PROVIDED TEXT:
########

Treadmill Exercise Test

From the history and physical examination, we classify a patient in a risk group for coronary artery disease. The exercise test has a specificity and sensitivity of 70-80%. That’s why this test is suitable for patients who are at intermediate risk for coronary artery disease. Exercise stress is used not only to determine the presence of coronary artery disease and its extent but also the functional capacity of the patient in various conditions like preoperative risk assessment, aortic stenosis assessment, and functional class assessment after a myocardial infarction. Patients run on a treadmill with speed and inclination increasing every three minutes. We increase the oxygen demand of the heart muscle and check whether the coronary artery supply is enough. When there is a supply-demand mismatch, subendocardial ischemia occurs, which is presented either by chest pain or ST segment depression in an ECG.

########

(Saved entries)
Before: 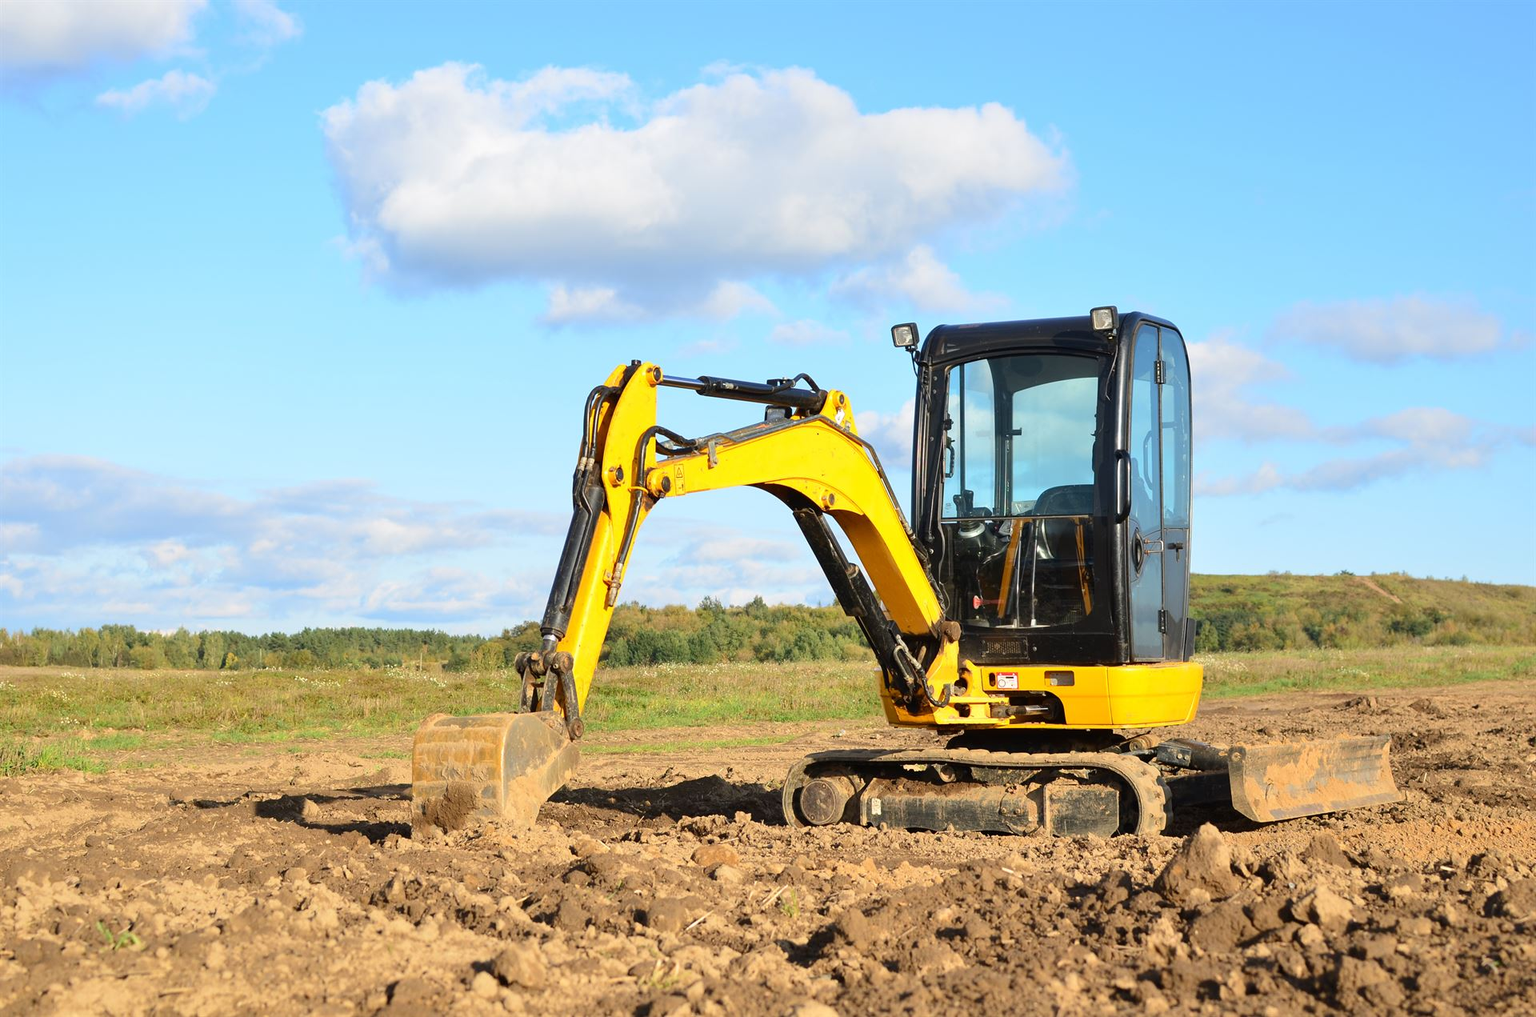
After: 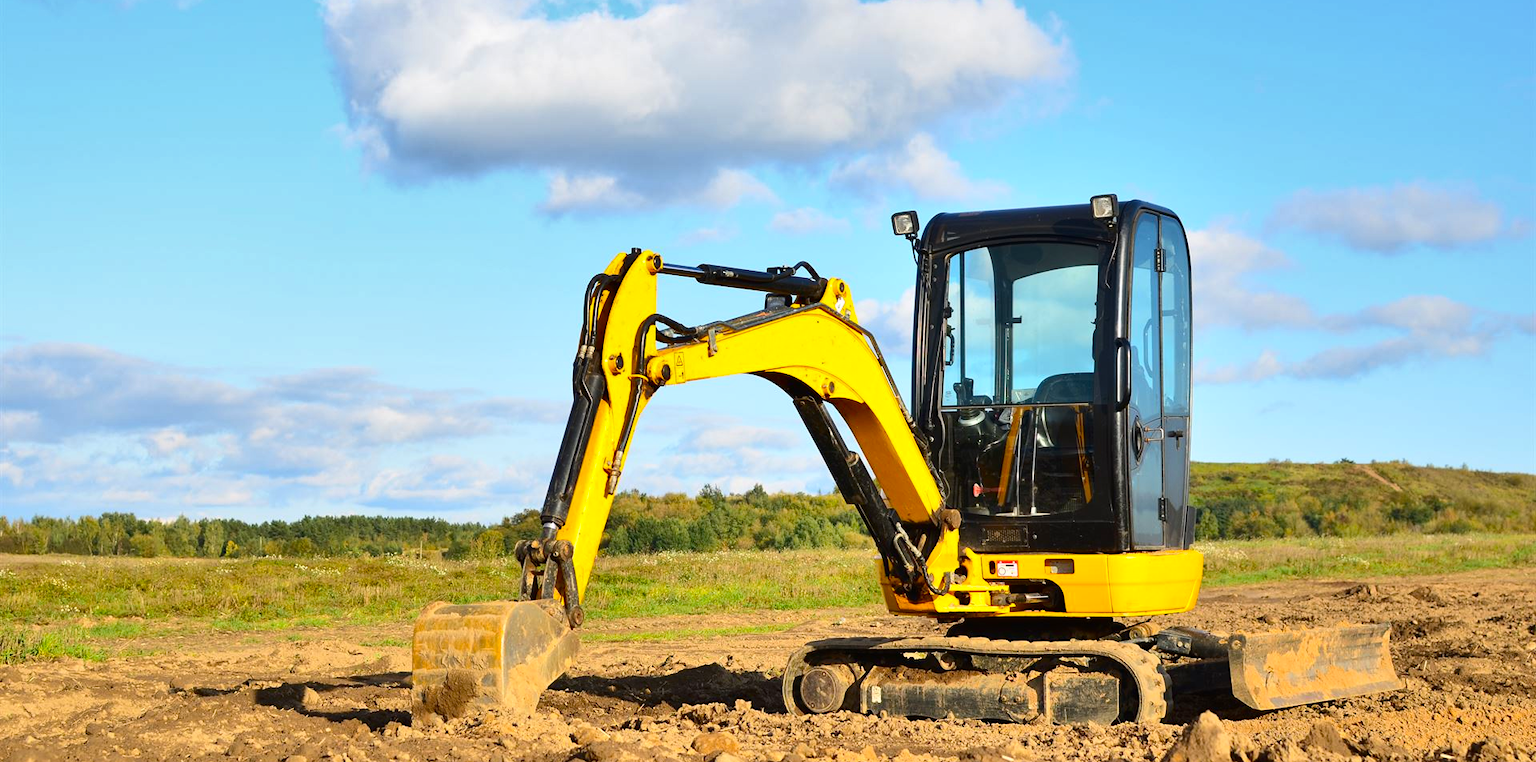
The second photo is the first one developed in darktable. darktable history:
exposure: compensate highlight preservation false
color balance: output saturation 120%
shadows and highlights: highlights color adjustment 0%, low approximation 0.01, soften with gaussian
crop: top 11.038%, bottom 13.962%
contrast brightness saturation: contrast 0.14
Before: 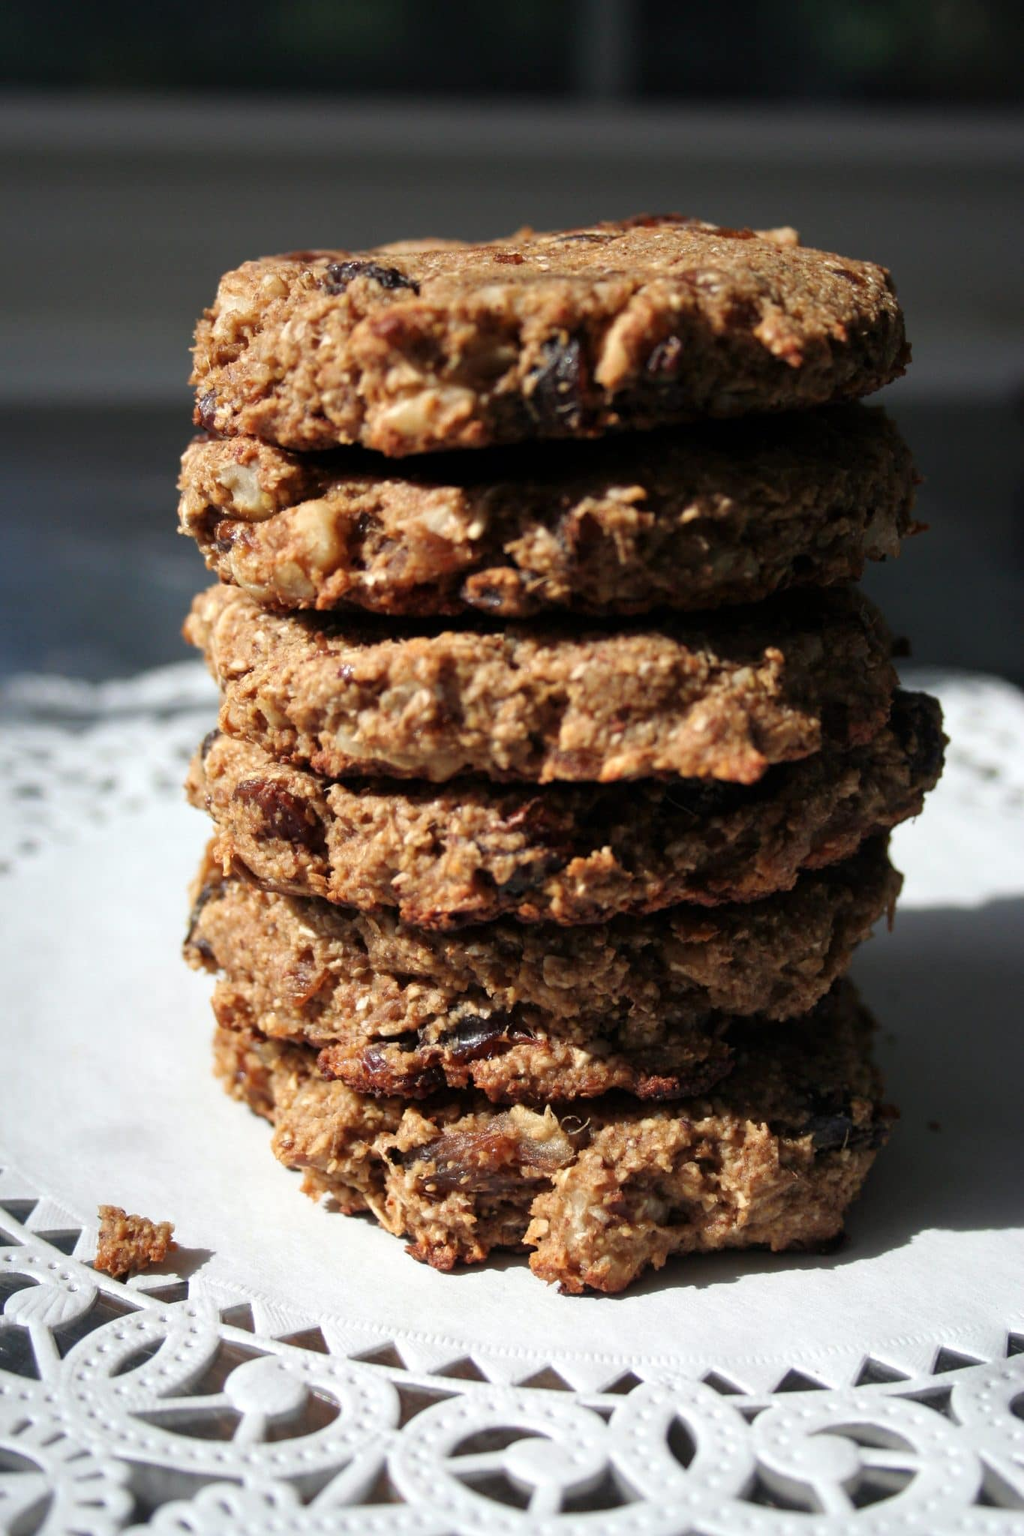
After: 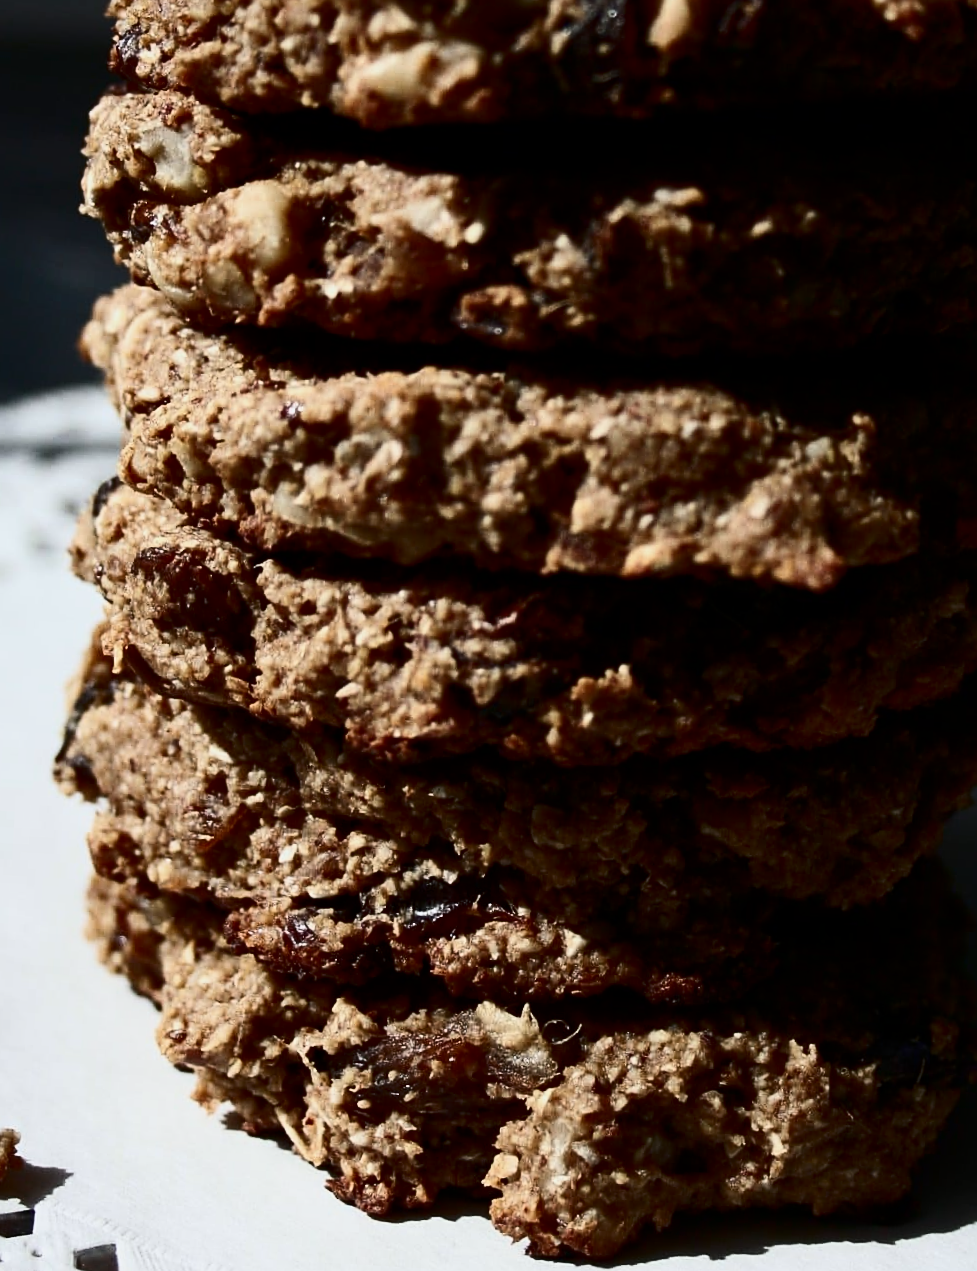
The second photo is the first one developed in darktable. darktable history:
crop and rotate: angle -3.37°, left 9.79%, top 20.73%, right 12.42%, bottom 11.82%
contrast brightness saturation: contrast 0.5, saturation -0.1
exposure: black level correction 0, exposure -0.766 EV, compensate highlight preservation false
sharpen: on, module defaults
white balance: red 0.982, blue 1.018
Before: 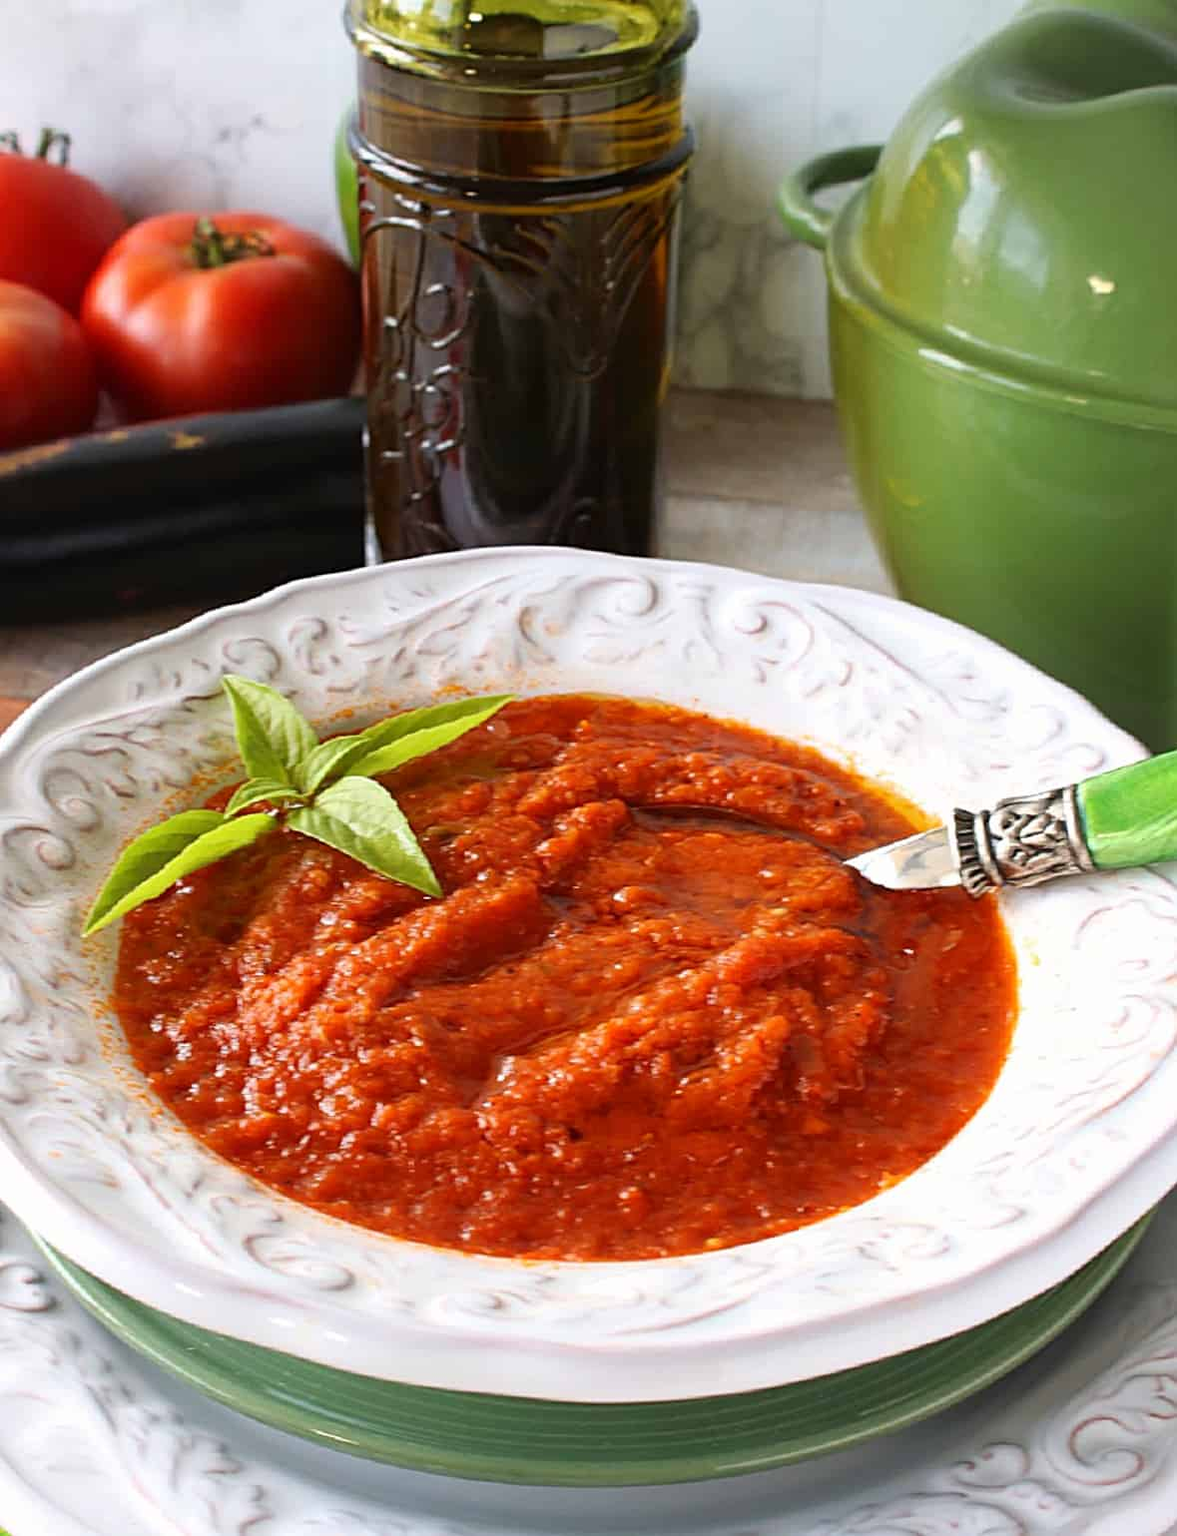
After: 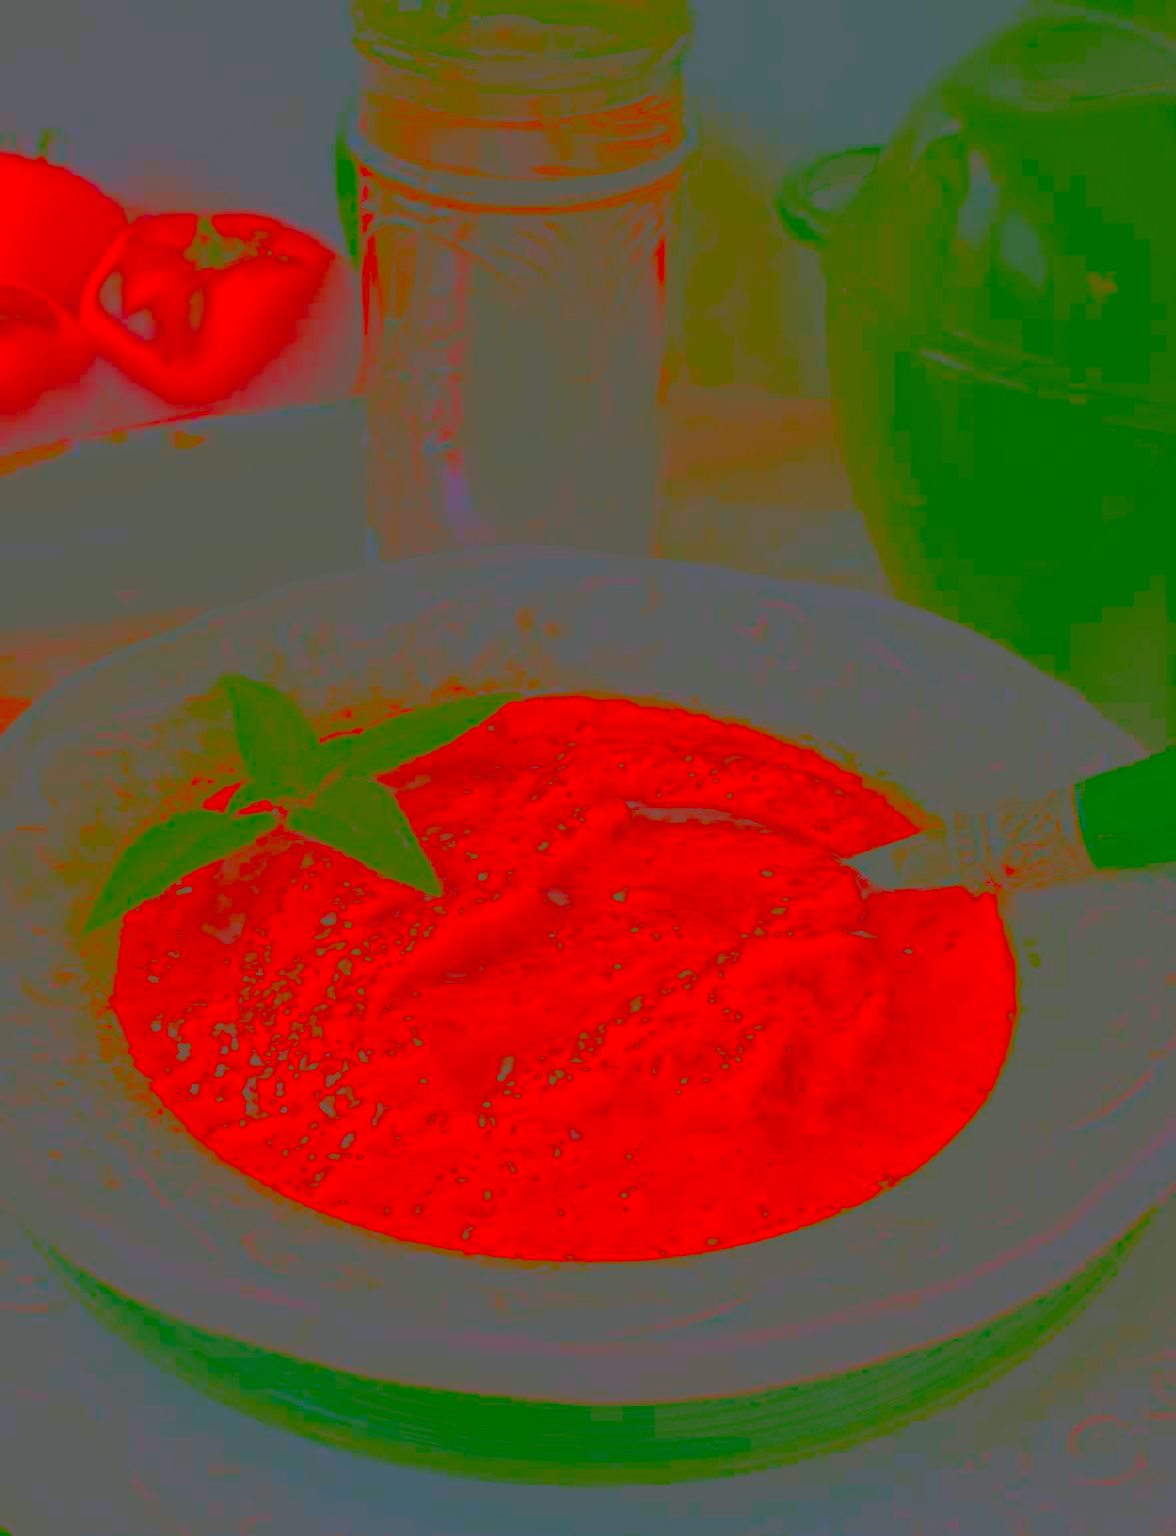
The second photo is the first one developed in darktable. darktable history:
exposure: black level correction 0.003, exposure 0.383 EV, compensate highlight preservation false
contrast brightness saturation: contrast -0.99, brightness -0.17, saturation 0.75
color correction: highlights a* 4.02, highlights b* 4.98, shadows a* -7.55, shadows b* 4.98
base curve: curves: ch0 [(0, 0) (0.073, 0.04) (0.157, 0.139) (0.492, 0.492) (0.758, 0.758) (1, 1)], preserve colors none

########

Answer these questions using the text on the treadmill exercise test:
(a) What specificity and sensitivity does the exercise test have?
(b) How often do the treadmill's speed and inclination increase?
(c) What two signs can show subendocardial ischemia?

WRITTEN ANSWER:
(a) 70-80%.
(b) Every three minutes.
(c) Chest pain or ST segment depression in an ECG.